Wordcloud generates an image of common words in a paragraph. It's fun, it looks nice, and it can impress the boss.
We will use the Anaconda AI Assistant to help us.
Make a new chat and choose the "Aggregate or summarize a table or range" template.
Choose the range D1 so the chat knows about our combined results table.
Ignore the suggestions and type
Filter the table to only show rating 5, then create a wordcloud from the reviewDescription fieldClick the purple Play button below the code block, and choose cell T26 as the location.
Once the wordcloud is generated, click "Create Reference" to make it larger.
Some of the most common words are not about sentiment. Let's remove these using STOPWORDS.
Stopwords are common, but unhelpful words like a, an, the, in, on, etc.
Wordcloud has a default list, but we can add to the list.
Overwrite cell T25 as follows:
_df = xl("'NLTK Analysis'!$D$1#", headers=True)
from wordcloud import WordCloud, STOPWORDS
import matplotlib.pyplot as plt
# Filter the dataframe for rating
filtered_df = _df[_df['ratingScore'] == xl("T25")]

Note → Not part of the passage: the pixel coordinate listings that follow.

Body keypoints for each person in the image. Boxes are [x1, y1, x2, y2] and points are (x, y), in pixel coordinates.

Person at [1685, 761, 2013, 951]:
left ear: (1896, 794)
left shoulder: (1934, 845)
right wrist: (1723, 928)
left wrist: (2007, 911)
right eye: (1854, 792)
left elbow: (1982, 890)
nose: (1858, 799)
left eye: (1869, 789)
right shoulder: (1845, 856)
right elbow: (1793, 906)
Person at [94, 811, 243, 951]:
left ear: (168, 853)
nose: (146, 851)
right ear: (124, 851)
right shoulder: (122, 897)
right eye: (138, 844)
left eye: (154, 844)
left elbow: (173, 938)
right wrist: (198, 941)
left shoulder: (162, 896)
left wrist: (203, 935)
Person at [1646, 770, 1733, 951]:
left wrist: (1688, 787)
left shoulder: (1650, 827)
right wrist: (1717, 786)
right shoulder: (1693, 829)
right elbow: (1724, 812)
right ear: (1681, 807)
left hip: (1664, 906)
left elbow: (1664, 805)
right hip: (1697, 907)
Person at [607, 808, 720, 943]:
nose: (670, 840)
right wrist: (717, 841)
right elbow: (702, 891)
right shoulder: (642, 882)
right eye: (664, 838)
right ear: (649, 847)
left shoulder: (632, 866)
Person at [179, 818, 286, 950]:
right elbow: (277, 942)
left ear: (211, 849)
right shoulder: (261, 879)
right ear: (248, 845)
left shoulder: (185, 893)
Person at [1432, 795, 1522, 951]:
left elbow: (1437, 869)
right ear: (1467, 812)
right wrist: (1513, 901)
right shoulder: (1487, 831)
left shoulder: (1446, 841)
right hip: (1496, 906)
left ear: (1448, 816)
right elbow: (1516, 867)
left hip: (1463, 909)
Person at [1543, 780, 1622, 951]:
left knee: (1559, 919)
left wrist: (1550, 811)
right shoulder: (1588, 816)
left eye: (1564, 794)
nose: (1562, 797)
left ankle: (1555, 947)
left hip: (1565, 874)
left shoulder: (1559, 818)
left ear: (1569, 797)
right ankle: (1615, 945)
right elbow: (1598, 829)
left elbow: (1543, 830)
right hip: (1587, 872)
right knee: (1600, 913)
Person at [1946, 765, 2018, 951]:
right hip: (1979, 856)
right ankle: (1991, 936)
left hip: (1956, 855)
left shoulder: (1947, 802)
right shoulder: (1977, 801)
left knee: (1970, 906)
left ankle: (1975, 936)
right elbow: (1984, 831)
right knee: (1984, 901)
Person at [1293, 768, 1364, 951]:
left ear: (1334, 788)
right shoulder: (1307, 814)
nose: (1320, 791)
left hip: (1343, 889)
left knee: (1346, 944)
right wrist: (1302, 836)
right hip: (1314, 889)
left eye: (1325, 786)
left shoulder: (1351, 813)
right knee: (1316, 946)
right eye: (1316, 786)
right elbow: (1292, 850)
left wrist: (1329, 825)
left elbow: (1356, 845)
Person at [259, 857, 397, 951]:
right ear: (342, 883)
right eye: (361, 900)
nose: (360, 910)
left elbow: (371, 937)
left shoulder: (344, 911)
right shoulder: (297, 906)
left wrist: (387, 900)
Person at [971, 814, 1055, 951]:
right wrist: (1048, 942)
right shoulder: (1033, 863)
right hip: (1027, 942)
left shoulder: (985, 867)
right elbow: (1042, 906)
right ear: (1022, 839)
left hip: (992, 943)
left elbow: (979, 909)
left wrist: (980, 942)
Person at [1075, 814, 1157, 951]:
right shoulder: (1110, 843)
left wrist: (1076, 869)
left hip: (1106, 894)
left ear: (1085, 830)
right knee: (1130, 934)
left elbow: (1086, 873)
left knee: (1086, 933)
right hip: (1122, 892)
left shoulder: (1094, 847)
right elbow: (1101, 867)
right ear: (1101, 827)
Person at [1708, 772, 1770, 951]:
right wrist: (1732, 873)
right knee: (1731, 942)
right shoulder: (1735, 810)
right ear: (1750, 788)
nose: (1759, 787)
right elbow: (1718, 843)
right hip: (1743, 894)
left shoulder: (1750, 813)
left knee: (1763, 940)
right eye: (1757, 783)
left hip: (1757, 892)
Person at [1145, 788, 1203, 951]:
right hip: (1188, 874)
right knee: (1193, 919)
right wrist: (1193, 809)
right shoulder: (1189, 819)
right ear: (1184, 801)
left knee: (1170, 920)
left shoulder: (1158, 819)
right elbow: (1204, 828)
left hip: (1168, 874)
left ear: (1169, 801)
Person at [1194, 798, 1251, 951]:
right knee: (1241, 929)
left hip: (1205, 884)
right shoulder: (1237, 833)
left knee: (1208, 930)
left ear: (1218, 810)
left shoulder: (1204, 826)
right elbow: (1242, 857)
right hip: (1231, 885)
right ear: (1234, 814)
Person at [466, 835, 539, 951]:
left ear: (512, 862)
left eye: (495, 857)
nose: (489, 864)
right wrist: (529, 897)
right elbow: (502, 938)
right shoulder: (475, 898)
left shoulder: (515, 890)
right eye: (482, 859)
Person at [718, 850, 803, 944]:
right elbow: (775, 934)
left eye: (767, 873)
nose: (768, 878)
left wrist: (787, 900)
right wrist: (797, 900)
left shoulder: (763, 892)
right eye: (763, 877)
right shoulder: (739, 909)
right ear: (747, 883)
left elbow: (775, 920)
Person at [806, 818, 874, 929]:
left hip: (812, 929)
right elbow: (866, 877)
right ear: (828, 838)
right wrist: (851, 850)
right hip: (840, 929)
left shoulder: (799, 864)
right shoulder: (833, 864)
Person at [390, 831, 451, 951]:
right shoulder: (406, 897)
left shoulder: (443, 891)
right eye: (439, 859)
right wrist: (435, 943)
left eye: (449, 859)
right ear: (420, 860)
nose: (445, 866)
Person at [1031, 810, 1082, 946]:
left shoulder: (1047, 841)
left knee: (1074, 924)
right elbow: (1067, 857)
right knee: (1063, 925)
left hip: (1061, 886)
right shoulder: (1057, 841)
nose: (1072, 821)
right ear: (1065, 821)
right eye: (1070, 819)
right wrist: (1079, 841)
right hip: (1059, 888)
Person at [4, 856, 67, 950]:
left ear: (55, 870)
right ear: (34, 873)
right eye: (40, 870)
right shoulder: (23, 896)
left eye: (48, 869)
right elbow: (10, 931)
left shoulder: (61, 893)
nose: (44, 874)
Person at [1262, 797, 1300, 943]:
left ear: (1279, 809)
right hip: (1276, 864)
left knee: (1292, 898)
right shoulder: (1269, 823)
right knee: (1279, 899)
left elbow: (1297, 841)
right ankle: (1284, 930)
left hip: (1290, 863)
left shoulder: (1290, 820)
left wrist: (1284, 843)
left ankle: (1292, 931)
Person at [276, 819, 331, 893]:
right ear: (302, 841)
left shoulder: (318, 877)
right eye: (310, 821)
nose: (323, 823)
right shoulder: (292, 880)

# Combine all review descriptions into a single string
text = ' '.join(filtered_df['reviewDescription'].astype(str))
# Create a word cloud
stopwords = list(STOPWORDS) + xl("IgnoreWords[Ignore Words]", type=list)
wordcloud = WordCloud(width=800, height=400, background_color='white', stopwords=stopwords).generate(text)
# Display the word cloud
plt.figure(figsize=(10, 5))
plt.imshow(wordcloud, interpolation='bilinear')
plt.axis('off')
plt.show()
Now add some more stop words: Apple, Amazon
The wordchart will regenerate.
NOTE: This is one benefit of creating a Table. As new rows are added, the reference will pick up the change. No need to update the range.
Add a regular Excel 4, 3, 2, 1 in cells U24:X24.
Drag the formula in cell T25 to the right. The Python formula should work as we made everything into references.
Add more stopwords as appropriate: day, will, one, even, à
Python is a vast ecosystem with lots of amazing libraries.
Hopefully you have some new tools in your Excel toolbelt.